- WORK TASK: The answer must be one number: how many lines below contain the word "внешних".
BEGIN DATASET
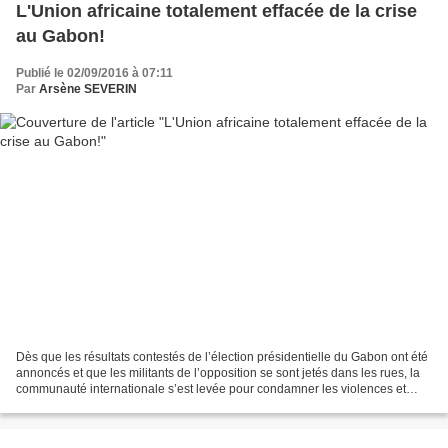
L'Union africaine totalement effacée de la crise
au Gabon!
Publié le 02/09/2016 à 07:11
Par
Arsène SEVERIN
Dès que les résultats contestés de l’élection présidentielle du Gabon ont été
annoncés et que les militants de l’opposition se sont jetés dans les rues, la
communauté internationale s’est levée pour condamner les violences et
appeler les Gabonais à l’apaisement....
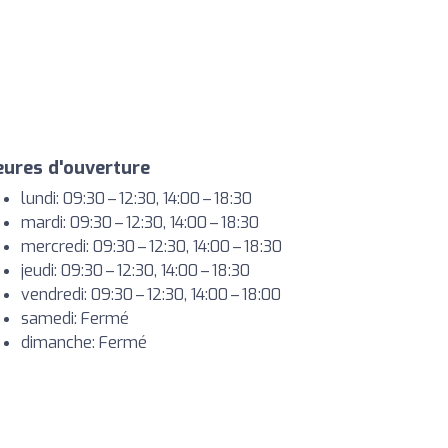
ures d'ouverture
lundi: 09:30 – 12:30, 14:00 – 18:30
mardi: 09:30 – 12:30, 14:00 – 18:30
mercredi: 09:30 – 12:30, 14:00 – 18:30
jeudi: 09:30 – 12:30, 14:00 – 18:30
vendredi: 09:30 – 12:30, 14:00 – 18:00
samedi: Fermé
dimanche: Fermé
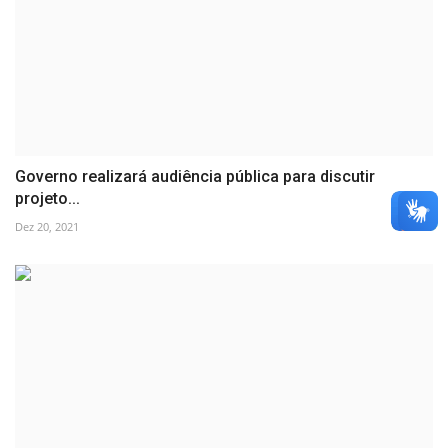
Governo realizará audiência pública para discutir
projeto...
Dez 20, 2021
END DATASET
BEGIN DATASET
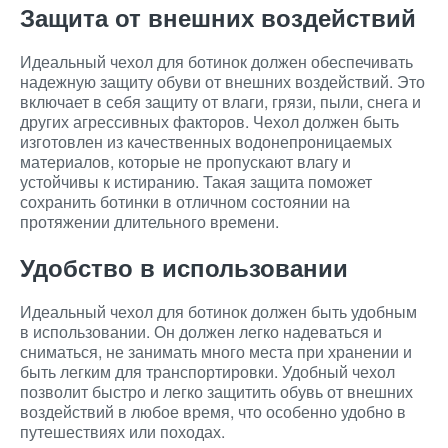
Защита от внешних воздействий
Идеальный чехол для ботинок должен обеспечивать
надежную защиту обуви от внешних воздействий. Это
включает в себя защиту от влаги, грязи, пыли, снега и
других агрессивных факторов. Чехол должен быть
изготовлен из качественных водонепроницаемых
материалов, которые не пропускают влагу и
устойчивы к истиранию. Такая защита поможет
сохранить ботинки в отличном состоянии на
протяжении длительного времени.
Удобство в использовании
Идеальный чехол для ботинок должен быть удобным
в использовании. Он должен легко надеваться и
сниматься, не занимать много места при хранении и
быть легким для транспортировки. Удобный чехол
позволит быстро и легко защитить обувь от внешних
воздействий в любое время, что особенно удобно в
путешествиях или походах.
END DATASET
- PROBLEM SOLUTION: 3